Exercise directions
Exact output of all the records is required.

-*-*-

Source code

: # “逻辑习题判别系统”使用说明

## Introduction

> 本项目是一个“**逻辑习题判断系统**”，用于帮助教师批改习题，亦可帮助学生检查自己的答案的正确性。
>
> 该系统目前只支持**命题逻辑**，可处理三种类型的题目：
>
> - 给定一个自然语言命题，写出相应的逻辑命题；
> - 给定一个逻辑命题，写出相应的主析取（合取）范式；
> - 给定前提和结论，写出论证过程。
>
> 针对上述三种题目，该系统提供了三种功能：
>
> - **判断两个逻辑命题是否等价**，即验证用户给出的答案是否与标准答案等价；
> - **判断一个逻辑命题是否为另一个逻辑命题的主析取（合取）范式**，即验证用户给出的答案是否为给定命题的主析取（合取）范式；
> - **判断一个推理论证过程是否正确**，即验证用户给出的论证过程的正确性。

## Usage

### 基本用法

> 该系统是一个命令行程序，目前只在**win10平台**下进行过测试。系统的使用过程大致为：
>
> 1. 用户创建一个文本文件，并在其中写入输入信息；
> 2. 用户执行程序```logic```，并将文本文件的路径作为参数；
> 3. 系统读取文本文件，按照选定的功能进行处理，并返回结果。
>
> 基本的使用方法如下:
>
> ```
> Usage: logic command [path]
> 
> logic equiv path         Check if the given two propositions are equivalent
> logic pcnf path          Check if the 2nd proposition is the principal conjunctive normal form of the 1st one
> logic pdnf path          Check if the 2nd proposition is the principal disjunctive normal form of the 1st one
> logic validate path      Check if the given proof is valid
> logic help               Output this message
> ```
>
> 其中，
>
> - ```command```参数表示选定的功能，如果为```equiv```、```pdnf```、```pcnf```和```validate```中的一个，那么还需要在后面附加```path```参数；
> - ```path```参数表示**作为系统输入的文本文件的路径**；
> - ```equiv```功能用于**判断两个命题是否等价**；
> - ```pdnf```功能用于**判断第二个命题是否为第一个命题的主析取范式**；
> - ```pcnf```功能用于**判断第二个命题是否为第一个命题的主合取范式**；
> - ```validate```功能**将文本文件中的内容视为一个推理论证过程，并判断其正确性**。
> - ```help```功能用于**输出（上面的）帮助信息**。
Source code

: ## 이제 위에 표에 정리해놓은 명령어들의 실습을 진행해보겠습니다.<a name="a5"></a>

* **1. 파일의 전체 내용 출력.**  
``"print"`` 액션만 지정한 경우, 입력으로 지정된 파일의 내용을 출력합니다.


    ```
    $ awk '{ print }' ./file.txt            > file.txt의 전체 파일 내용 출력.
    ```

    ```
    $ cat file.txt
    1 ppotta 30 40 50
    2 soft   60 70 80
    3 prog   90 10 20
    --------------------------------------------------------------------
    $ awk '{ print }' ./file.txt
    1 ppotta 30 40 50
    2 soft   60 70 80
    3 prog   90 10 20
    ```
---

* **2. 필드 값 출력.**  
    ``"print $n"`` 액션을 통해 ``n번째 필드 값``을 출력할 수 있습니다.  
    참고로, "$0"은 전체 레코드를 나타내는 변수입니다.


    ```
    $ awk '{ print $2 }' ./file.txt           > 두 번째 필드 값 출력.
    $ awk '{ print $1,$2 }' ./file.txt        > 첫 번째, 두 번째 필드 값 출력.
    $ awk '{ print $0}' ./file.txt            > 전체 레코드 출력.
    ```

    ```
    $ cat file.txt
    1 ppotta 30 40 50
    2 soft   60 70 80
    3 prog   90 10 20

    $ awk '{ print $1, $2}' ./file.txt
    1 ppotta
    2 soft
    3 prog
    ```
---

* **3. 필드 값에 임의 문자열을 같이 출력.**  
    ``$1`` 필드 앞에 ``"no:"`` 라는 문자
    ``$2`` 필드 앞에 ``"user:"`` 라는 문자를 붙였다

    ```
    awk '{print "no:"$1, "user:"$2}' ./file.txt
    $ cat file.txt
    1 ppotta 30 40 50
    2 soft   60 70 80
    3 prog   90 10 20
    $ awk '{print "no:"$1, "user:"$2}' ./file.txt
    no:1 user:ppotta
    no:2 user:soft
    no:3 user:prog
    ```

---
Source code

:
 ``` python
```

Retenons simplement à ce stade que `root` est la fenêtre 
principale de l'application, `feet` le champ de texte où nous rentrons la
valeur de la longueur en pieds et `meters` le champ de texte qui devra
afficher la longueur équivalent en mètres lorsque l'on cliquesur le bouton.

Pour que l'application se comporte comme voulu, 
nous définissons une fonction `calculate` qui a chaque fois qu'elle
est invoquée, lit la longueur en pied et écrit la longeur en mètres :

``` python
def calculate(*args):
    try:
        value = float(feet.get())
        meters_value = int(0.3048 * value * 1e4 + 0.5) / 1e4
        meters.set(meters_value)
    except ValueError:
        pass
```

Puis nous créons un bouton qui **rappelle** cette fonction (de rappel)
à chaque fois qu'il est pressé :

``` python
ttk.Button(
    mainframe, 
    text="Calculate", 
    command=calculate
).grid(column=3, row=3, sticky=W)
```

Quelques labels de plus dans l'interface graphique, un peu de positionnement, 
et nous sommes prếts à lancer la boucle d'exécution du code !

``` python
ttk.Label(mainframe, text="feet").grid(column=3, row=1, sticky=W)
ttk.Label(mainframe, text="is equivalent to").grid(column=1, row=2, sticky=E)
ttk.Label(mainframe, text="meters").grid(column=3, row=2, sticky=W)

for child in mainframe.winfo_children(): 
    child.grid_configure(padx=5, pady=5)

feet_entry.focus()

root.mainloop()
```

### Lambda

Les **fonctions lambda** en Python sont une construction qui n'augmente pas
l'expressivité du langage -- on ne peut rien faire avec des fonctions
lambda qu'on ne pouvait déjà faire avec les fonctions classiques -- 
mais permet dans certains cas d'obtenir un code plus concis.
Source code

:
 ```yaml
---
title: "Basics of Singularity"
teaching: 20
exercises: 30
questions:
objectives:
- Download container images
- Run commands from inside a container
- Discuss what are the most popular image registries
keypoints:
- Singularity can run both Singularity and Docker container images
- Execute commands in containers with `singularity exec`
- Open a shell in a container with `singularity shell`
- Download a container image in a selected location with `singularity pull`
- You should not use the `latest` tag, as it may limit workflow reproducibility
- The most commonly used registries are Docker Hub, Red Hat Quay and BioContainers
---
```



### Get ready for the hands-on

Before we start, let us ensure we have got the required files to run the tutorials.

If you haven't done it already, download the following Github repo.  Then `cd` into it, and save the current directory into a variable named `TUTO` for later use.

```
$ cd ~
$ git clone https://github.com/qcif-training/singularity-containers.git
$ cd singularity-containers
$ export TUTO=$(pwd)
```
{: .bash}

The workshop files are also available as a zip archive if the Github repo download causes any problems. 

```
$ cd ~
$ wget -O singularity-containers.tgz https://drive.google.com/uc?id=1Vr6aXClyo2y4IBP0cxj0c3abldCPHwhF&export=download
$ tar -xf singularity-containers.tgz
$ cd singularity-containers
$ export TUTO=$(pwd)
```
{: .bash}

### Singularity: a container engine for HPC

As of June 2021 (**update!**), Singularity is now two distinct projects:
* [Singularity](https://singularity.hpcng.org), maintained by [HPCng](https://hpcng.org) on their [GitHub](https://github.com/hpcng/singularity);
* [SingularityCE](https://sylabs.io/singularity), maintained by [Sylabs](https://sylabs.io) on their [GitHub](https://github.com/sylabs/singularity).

-*-*-

Answer for the task
Source code

: # “逻辑习题判别系统”使用说明

## Introduction

> 本项目是一个“**逻辑习题判断系统**”，用于帮助教师批改习题，亦可帮助学生检查自己的答案的正确性。
>
> 该系统目前只支持**命题逻辑**，可处理三种类型的题目：
>
> - 给定一个自然语言命题，写出相应的逻辑命题；
> - 给定一个逻辑命题，写出相应的主析取（合取）范式；
> - 给定前提和结论，写出论证过程。
>
> 针对上述三种题目，该系统提供了三种功能：
>
> - **判断两个逻辑命题是否等价**，即验证用户给出的答案是否与标准答案等价；
> - **判断一个逻辑命题是否为另一个逻辑命题的主析取（合取）范式**，即验证用户给出的答案是否为给定命题的主析取（合取）范式；
> - **判断一个推理论证过程是否正确**，即验证用户给出的论证过程的正确性。

## Usage

### 基本用法

> 该系统是一个命令行程序，目前只在**win10平台**下进行过测试。系统的使用过程大致为：
>
> 1. 用户创建一个文本文件，并在其中写入输入信息；
> 2. 用户执行程序```logic```，并将文本文件的路径作为参数；
> 3. 系统读取文本文件，按照选定的功能进行处理，并返回结果。
>
> 基本的使用方法如下:
>
> ```
> Usage: logic command [path]
> 
> logic equiv path         Check if the given two propositions are equivalent
> logic pcnf path          Check if the 2nd proposition is the principal conjunctive normal form of the 1st one
> logic pdnf path          Check if the 2nd proposition is the principal disjunctive normal form of the 1st one
> logic validate path      Check if the given proof is valid
> logic help               Output this message
> ```
>
> 其中，
>
> - ```command```参数表示选定的功能，如果为```equiv```、```pdnf```、```pcnf```和```validate```中的一个，那么还需要在后面附加```path```参数；
> - ```path```参数表示**作为系统输入的文本文件的路径**；
> - ```equiv```功能用于**判断两个命题是否等价**；
> - ```pdnf```功能用于**判断第二个命题是否为第一个命题的主析取范式**；
> - ```pcnf```功能用于**判断第二个命题是否为第一个命题的主合取范式**；
> - ```validate```功能**将文本文件中的内容视为一个推理论证过程，并判断其正确性**。
> - ```help```功能用于**输出（上面的）帮助信息**。
Source code

: ## 이제 위에 표에 정리해놓은 명령어들의 실습을 진행해보겠습니다.<a name="a5"></a>

* **1. 파일의 전체 내용 출력.**  
``"print"`` 액션만 지정한 경우, 입력으로 지정된 파일의 내용을 출력합니다.


    ```
    $ awk '{ print }' ./file.txt            > file.txt의 전체 파일 내용 출력.
    ```

    ```
    $ cat file.txt
    1 ppotta 30 40 50
    2 soft   60 70 80
    3 prog   90 10 20
    --------------------------------------------------------------------
    $ awk '{ print }' ./file.txt
    1 ppotta 30 40 50
    2 soft   60 70 80
    3 prog   90 10 20
    ```
---

* **2. 필드 값 출력.**  
    ``"print $n"`` 액션을 통해 ``n번째 필드 값``을 출력할 수 있습니다.  
    참고로, "$0"은 전체 레코드를 나타내는 변수입니다.


    ```
    $ awk '{ print $2 }' ./file.txt           > 두 번째 필드 값 출력.
    $ awk '{ print $1,$2 }' ./file.txt        > 첫 번째, 두 번째 필드 값 출력.
    $ awk '{ print $0}' ./file.txt            > 전체 레코드 출력.
    ```

    ```
    $ cat file.txt
    1 ppotta 30 40 50
    2 soft   60 70 80
    3 prog   90 10 20

    $ awk '{ print $1, $2}' ./file.txt
    1 ppotta
    2 soft
    3 prog
    ```
---

* **3. 필드 값에 임의 문자열을 같이 출력.**  
    ``$1`` 필드 앞에 ``"no:"`` 라는 문자
    ``$2`` 필드 앞에 ``"user:"`` 라는 문자를 붙였다

    ```
    awk '{print "no:"$1, "user:"$2}' ./file.txt
    $ cat file.txt
    1 ppotta 30 40 50
    2 soft   60 70 80
    3 prog   90 10 20
    $ awk '{print "no:"$1, "user:"$2}' ./file.txt
    no:1 user:ppotta
    no:2 user:soft
    no:3 user:prog
    ```

---
Source code

:
 ``` python
```

Retenons simplement à ce stade que `root` est la fenêtre 
principale de l'application, `feet` le champ de texte où nous rentrons la
valeur de la longueur en pieds et `meters` le champ de texte qui devra
afficher la longueur équivalent en mètres lorsque l'on cliquesur le bouton.

Pour que l'application se comporte comme voulu, 
nous définissons une fonction `calculate` qui a chaque fois qu'elle
est invoquée, lit la longueur en pied et écrit la longeur en mètres :

``` python
def calculate(*args):
    try:
        value = float(feet.get())
        meters_value = int(0.3048 * value * 1e4 + 0.5) / 1e4
        meters.set(meters_value)
    except ValueError:
        pass
```

Puis nous créons un bouton qui **rappelle** cette fonction (de rappel)
à chaque fois qu'il est pressé :

``` python
ttk.Button(
    mainframe, 
    text="Calculate", 
    command=calculate
).grid(column=3, row=3, sticky=W)
```

Quelques labels de plus dans l'interface graphique, un peu de positionnement, 
et nous sommes prếts à lancer la boucle d'exécution du code !

``` python
ttk.Label(mainframe, text="feet").grid(column=3, row=1, sticky=W)
ttk.Label(mainframe, text="is equivalent to").grid(column=1, row=2, sticky=E)
ttk.Label(mainframe, text="meters").grid(column=3, row=2, sticky=W)

for child in mainframe.winfo_children(): 
    child.grid_configure(padx=5, pady=5)

feet_entry.focus()

root.mainloop()
```

### Lambda

Les **fonctions lambda** en Python sont une construction qui n'augmente pas
l'expressivité du langage -- on ne peut rien faire avec des fonctions
lambda qu'on ne pouvait déjà faire avec les fonctions classiques -- 
mais permet dans certains cas d'obtenir un code plus concis.
Source code

:
 ```yaml
---
title: "Basics of Singularity"
teaching: 20
exercises: 30
questions:
objectives:
- Download container images
- Run commands from inside a container
- Discuss what are the most popular image registries
keypoints:
- Singularity can run both Singularity and Docker container images
- Execute commands in containers with `singularity exec`
- Open a shell in a container with `singularity shell`
- Download a container image in a selected location with `singularity pull`
- You should not use the `latest` tag, as it may limit workflow reproducibility
- The most commonly used registries are Docker Hub, Red Hat Quay and BioContainers
---
```



### Get ready for the hands-on

Before we start, let us ensure we have got the required files to run the tutorials.

If you haven't done it already, download the following Github repo.  Then `cd` into it, and save the current directory into a variable named `TUTO` for later use.

```
$ cd ~
$ git clone https://github.com/qcif-training/singularity-containers.git
$ cd singularity-containers
$ export TUTO=$(pwd)
```
{: .bash}

The workshop files are also available as a zip archive if the Github repo download causes any problems. 

```
$ cd ~
$ wget -O singularity-containers.tgz https://drive.google.com/uc?id=1Vr6aXClyo2y4IBP0cxj0c3abldCPHwhF&export=download
$ tar -xf singularity-containers.tgz
$ cd singularity-containers
$ export TUTO=$(pwd)
```
{: .bash}

### Singularity: a container engine for HPC

As of June 2021 (**update!**), Singularity is now two distinct projects:
* [Singularity](https://singularity.hpcng.org), maintained by [HPCng](https://hpcng.org) on their [GitHub](https://github.com/hpcng/singularity);
* [SingularityCE](https://sylabs.io/singularity), maintained by [Sylabs](https://sylabs.io) on their [GitHub](https://github.com/sylabs/singularity).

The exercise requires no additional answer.